• [DIRECTIONS] Can you set out the items below as a Markdown table with the columns Row and Line, numbering each non-blank line in order? Leave the pictures out of the table.

• [DATA FOR REVIEW]
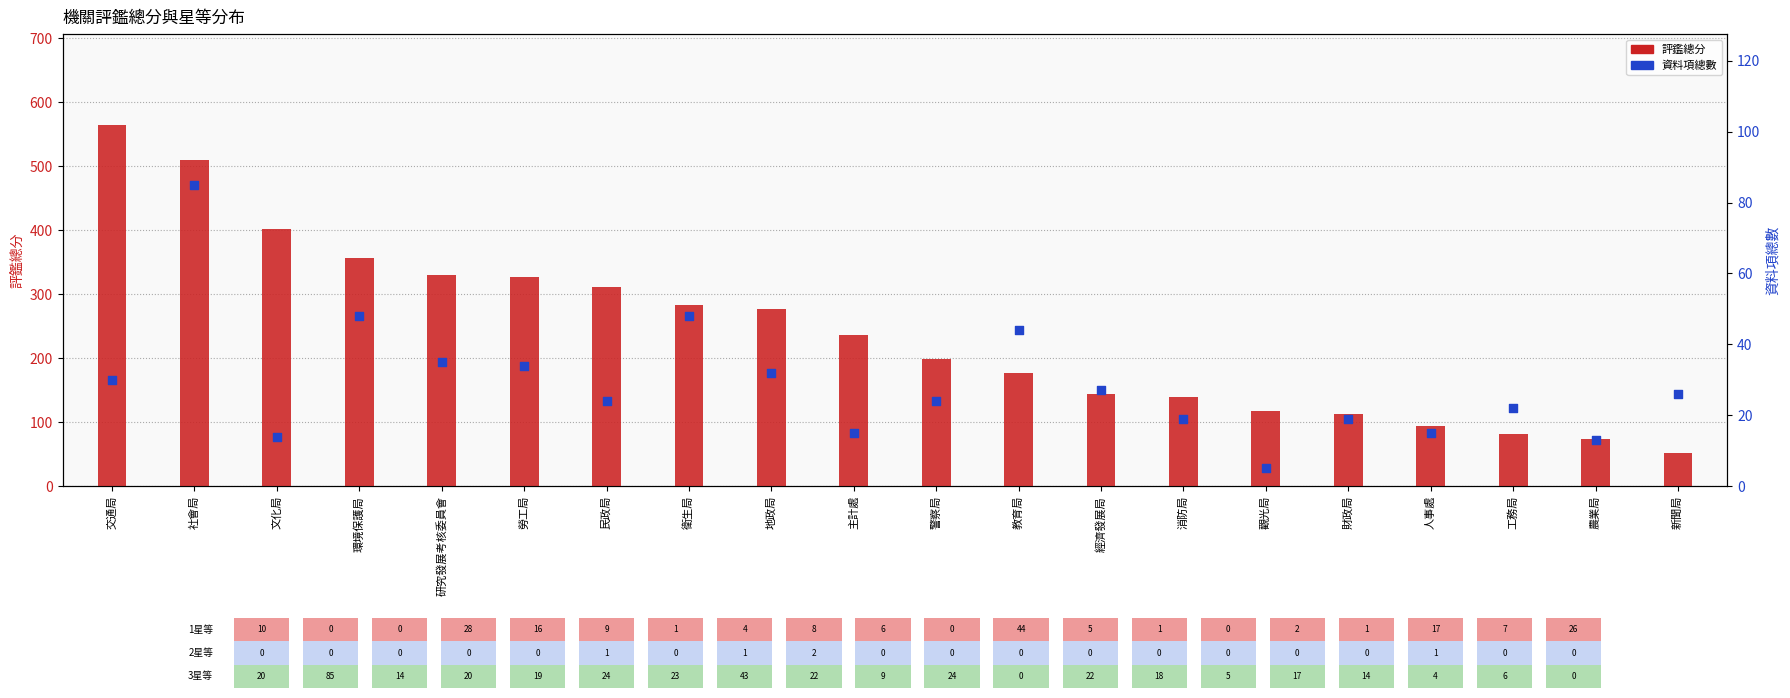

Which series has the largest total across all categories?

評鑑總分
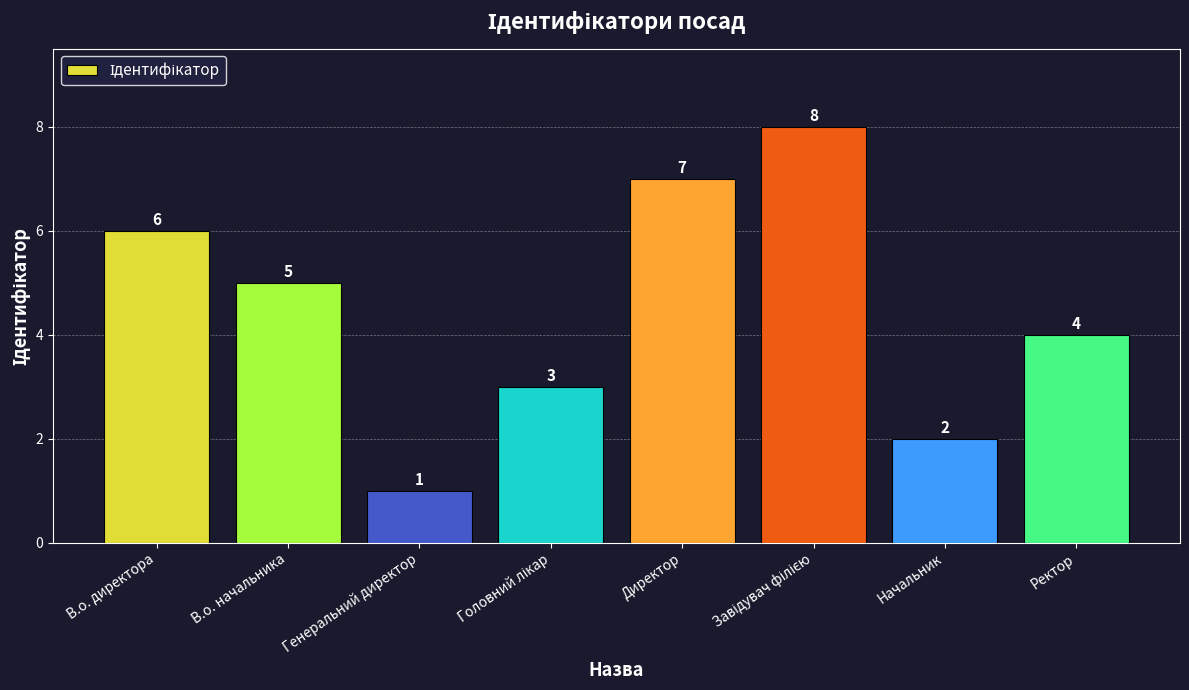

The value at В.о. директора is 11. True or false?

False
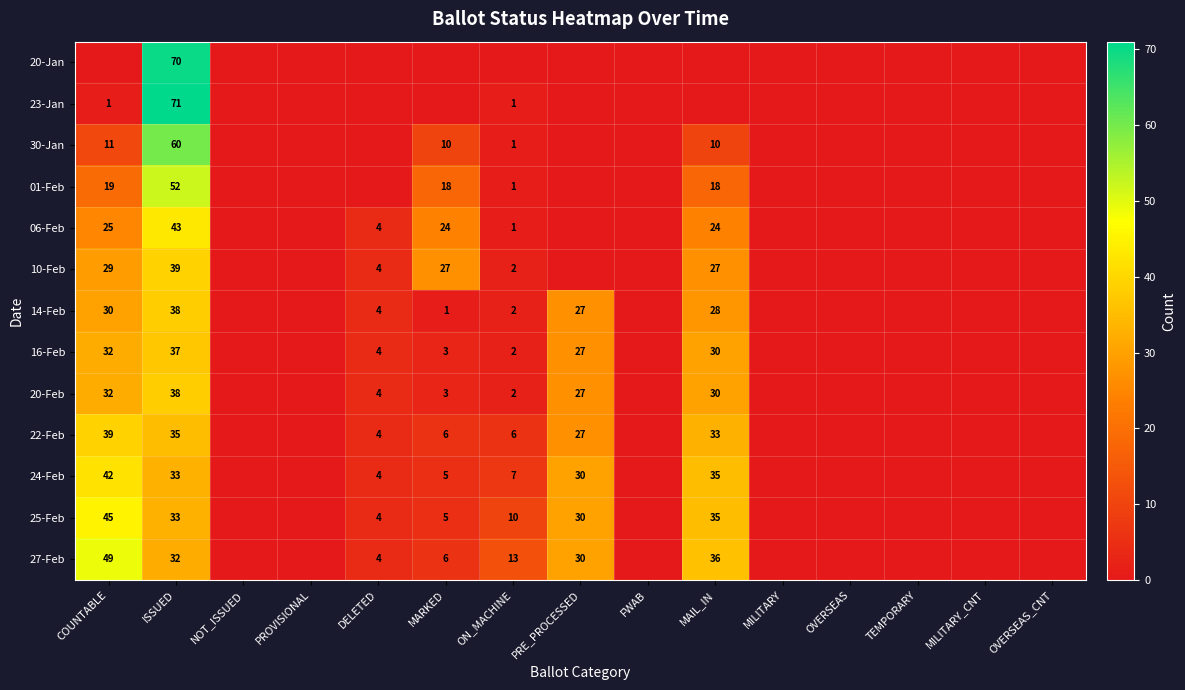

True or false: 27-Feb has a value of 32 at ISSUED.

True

• [WRITTEN RESPONSE]
| Row | Line |
|---|---|
| 1 | Which series has the largest total across all categories? |
| 2 | 評鑑總分 |
| 3 | The value at В.о. директора is 11. True or false? |
| 4 | False |
| 5 | True or false: 27-Feb has a value of 32 at ISSUED. |
| 6 | True |